The evening mood shift on the Boulevard is also a logistical variable. Noise levels climb steadily through the dinner window, and the casino-adjacent rooms manage this with degrees of sound dampening that vary significantly by property. A room that reads as intimate at seven p.m. can feel considerably more pressured by nine, and this is worth factoring into booking timing.

Placing America in the Las Vegas comparable set

Las Vegas dining has fragmented into distinct tiers more sharply in recent years. The top tier, rooms with genuine national standing, verifiable award credentials, and consistent critical attention, includes a small number of addresses. Below that sits a broader mid-tier of well-executed concept restaurants operating at the Strip's characteristic volume. Further down are capture operations that rely on foot traffic and property loyalty rather than food quality to fill covers.

America's address on the Strip places it in a competitive frame that includes A Different Beast and 108 Eats at different points on the price and format spectrum, alongside the broader Las Vegas dining field documented in our Las Vegas restaurants guide. The relevant question for any diner is not simply whether the food is competent, but whether the specific lunch or dinner format justifies the choice over alternatives.

For visitors whose dining calendar includes one or two serious meals alongside more casual stops, the calculus often runs toward rooms like Providence in Los Angeles or Addison in San Diego as the reference points for what a committed American fine-dining evening looks like in the Western US. Las Vegas rooms that reach that tier do so through specific, verifiable credentials, and the absence or presence of those credentials is the most reliable signal for where to commit your dinner budget.

Other Las Vegas options worth comparing directly include 18bin for a more focused format and 777 Korean Restaurant for a different cuisine register.
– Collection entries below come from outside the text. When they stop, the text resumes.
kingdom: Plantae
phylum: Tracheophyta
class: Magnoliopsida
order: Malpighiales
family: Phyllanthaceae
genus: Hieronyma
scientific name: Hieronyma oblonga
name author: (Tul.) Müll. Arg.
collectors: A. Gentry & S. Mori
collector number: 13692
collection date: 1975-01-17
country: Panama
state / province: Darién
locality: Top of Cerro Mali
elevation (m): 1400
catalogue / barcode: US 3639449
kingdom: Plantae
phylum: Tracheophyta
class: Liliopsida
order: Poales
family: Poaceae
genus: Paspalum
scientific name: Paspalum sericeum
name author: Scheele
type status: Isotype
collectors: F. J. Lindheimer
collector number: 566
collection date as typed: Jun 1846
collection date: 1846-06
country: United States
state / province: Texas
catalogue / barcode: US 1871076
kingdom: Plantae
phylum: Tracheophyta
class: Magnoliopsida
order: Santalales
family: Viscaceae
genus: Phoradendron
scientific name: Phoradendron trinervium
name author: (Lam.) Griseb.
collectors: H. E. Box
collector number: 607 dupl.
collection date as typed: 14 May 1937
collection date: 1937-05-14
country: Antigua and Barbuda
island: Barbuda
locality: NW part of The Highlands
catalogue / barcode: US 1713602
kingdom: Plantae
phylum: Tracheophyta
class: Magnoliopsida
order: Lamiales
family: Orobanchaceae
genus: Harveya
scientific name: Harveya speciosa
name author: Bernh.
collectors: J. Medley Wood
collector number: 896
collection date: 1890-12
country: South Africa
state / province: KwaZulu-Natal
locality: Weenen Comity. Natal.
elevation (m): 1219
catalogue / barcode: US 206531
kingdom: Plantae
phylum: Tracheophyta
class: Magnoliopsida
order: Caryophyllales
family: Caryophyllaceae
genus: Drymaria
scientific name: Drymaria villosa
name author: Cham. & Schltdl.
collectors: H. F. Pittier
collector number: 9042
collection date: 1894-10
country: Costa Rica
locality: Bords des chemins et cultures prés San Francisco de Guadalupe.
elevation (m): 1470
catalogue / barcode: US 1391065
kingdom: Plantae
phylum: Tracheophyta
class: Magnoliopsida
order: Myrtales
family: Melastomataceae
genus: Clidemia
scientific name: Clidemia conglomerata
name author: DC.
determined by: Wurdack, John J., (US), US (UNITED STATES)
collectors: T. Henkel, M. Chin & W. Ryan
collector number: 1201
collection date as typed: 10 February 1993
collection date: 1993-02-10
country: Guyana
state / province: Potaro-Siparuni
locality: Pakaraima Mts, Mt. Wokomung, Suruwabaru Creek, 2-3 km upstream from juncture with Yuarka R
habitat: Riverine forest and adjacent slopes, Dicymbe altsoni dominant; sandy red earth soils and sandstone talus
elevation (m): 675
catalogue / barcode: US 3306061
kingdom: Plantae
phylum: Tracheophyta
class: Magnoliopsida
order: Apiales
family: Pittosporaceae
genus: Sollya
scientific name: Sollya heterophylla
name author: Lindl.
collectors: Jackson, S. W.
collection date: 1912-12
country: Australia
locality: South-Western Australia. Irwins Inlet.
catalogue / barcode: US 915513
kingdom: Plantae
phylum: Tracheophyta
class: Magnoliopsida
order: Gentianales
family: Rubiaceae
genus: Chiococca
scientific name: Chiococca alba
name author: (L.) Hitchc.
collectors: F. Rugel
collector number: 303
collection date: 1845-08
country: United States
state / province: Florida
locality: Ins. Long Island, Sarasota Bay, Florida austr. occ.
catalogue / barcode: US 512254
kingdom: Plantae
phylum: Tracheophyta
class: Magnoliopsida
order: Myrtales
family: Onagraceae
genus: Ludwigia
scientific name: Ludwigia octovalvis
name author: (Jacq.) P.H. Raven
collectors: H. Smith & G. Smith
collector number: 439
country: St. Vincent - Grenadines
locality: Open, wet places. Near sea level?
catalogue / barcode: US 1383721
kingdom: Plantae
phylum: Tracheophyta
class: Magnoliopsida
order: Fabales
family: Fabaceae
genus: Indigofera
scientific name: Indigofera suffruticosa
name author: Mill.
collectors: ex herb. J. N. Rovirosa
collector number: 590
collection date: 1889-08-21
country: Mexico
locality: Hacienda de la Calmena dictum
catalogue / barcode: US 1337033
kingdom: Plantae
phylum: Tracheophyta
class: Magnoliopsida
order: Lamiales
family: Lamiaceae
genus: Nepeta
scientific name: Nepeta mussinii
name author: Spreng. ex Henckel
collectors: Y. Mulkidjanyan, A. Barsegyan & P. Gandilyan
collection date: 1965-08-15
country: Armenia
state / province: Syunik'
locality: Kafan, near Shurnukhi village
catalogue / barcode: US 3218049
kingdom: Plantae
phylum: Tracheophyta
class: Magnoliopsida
Internationally, the Strip's ambition occasionally gestures toward rooms like 8 1/2 Otto e Mezzo Bombana in Hong Kong in terms of the aspirational positioning of casino-adjacent fine dining, a useful frame for understanding the category.

Planning Your Visit

Logistics at a Glance

FactorAmericaTypical Strip Mid-TierStrip Top Tier
Address3790 S Las Vegas BlvdVarious Boulevard addressesVarious Boulevard addresses
Booking lead timeOpen 24 hoursDays to one weekTwo to eight weeks
Lunch availabilityOpen 24 hoursOften availableLimited or omakase-only
Price range$25 per person$40–$90 per head$150–$350+ per head
Noise level at dinnerCasualHighManaged; varies
Frequently asked questions

Cuisine and Recognition

Comparable venues nearby, for context on price, style, and recognition.

At a Glance
Vibe
  • Lively
Best For
  • Casual Hangout
  • Brunch
Experience
  • Hotel Restaurant
Drink Program
  • Extensive Wine List
Dress CodeCasual
Noise LevelConversational
CapacityMedium
Service StyleCasual
Meal PacingStandard

Cheery atmosphere with patriotic décor under an enormous U.S. map, creating a fun and casual dining environment.